BASKILARI ARTIRIN ÇAĞRISI
Maalesef Avrupa'daki ülkeler, yöneticiler Erdoğan'ı alternatifsiz gördükleri ve bunu ona da hissettirdikleri için bu onu iç politikada elverişle kullanmaya ve Erdoğan'dan başka dünyanın bir seçeneği yok izlenimini kullanmaya devam etmektedir. İçinde bulunduğumuz konjonktürde hepimizin güvenlik endişesi içinde olması kadar normal bir şey yoktur ama burada çok hassas bir nokta var. Güvenlik endişelerini sağcılar kadar dile getirir, onlarla birlikte körükler bunu ana gündem maddesi yaparsak onların bizi çekmek istediği çukura düşmüş oluruz.
"İKTİDAR DEĞİŞİMİ SADECE BİR TAKVİM MESELESİDİR"

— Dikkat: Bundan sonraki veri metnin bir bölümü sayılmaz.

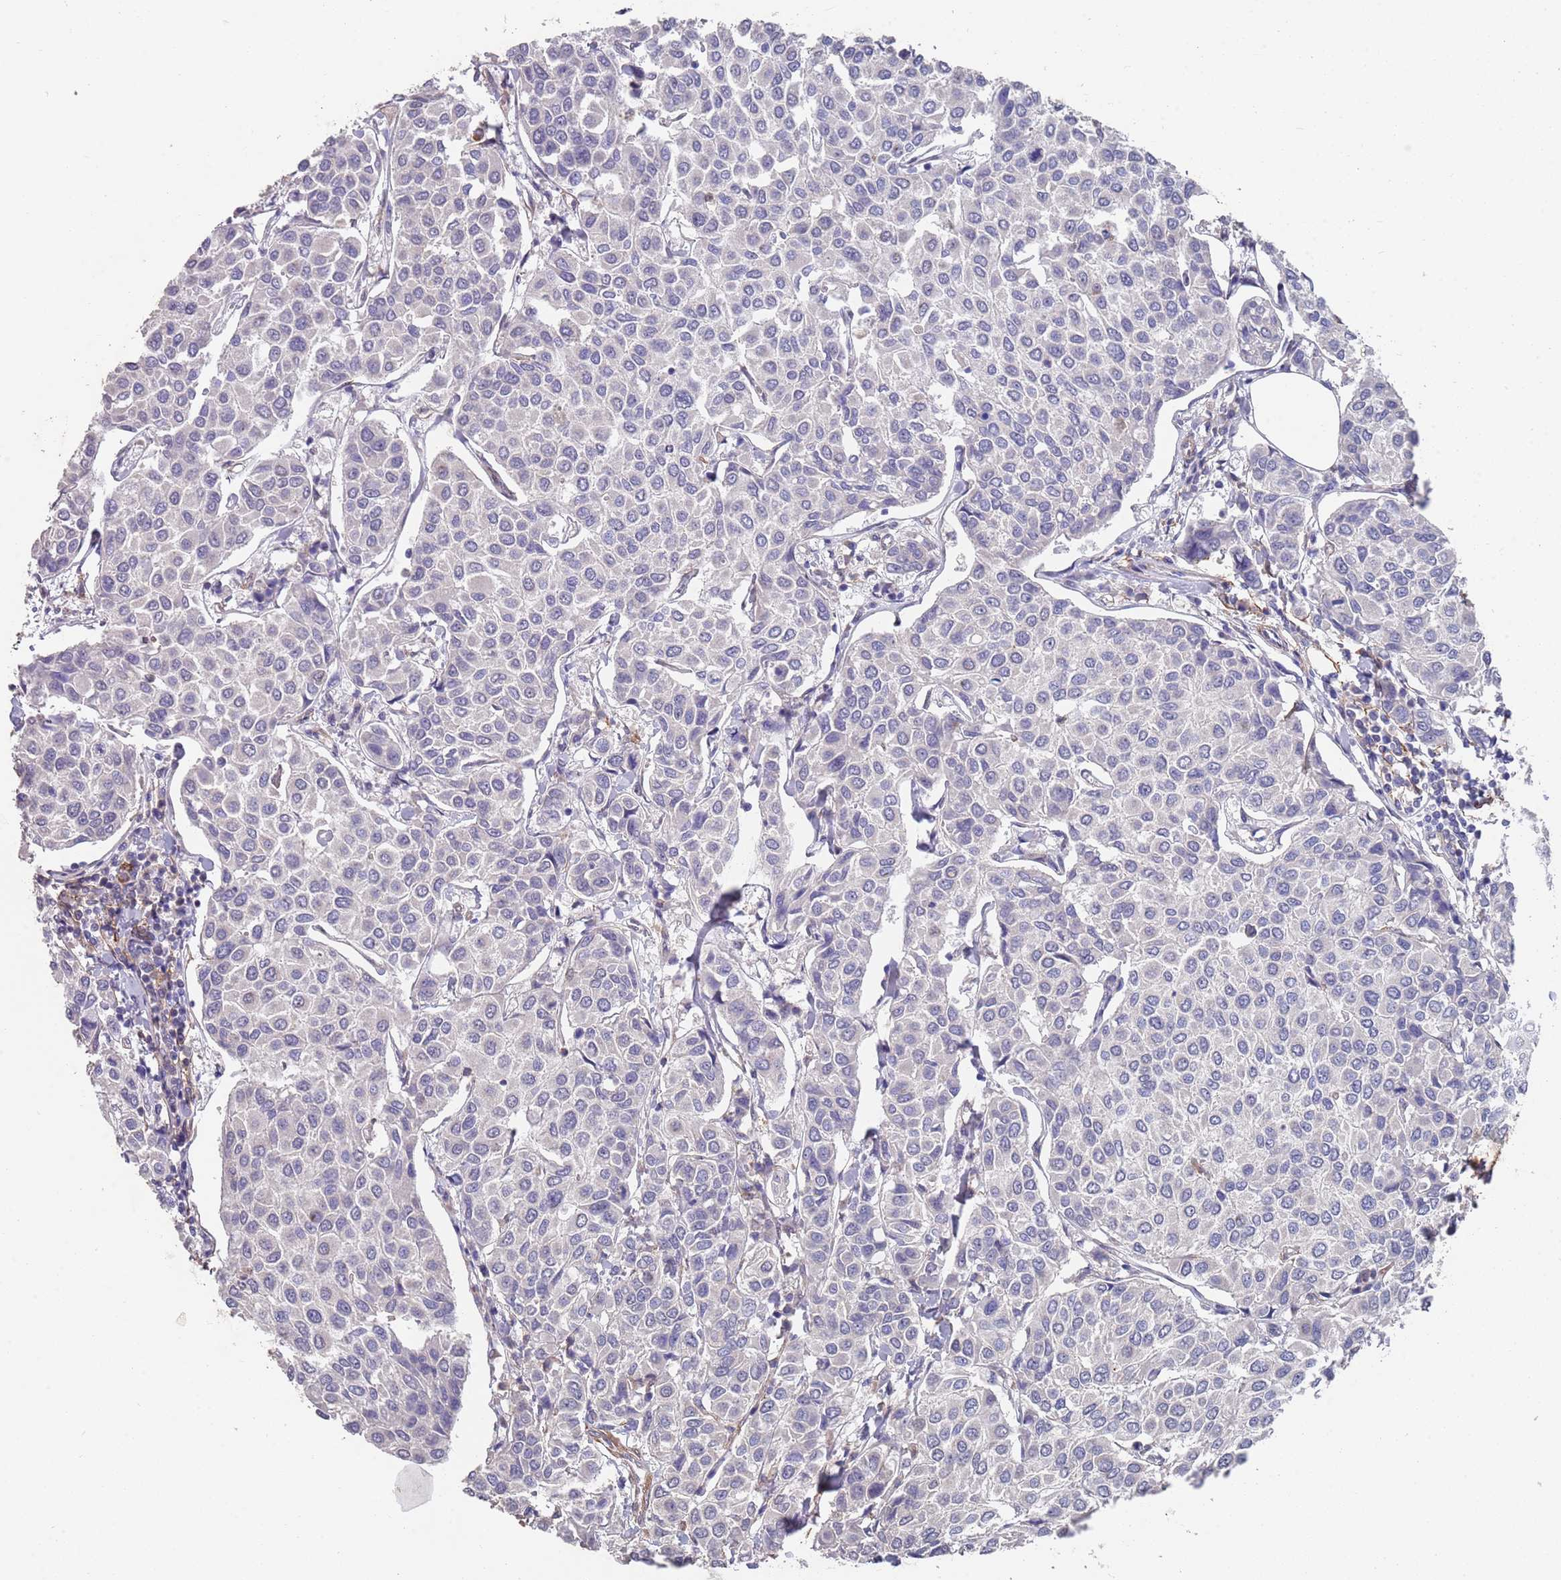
{"staining": {"intensity": "negative", "quantity": "none", "location": "none"}, "tissue": "breast cancer", "cell_type": "Tumor cells", "image_type": "cancer", "snomed": [{"axis": "morphology", "description": "Duct carcinoma"}, {"axis": "topography", "description": "Breast"}], "caption": "An image of human breast intraductal carcinoma is negative for staining in tumor cells. (IHC, brightfield microscopy, high magnification).", "gene": "ANK2", "patient": {"sex": "female", "age": 55}}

İçinde bulunduğumuz konjonktürde güvenlik endişelerini sağcılar kadar dillendirirsek sağ güçlenir, otoriterler güçlenir. Biz kendi ülkelerimizde otoriter rejimleri, aşırı sağı güçlendirerek değil, Avrupa'nın güvenliğini hep birlikte hayata geçirmeliyiz. İktidar değişimi Türkiye için sadece bir takvim meselesidir. Türkiye ve Avrupa demokrasilerinin geleceği birbiriyle ilişkilidir. Avrupa Türkiye'yi asla itmemeli yanına çekmelidir. Halkımızın yüzü Avrupa'ya dönüktür. Gençlerimizin ve insanlarımızın vize sorunu mutlaka çözülmelidir. Biz Avrupa Birliği'ne tam üyeliği savunan partiyiz. İktidara geldikten sonra Kopenhag kriterlerini hızlıca hayata geçireceğiz.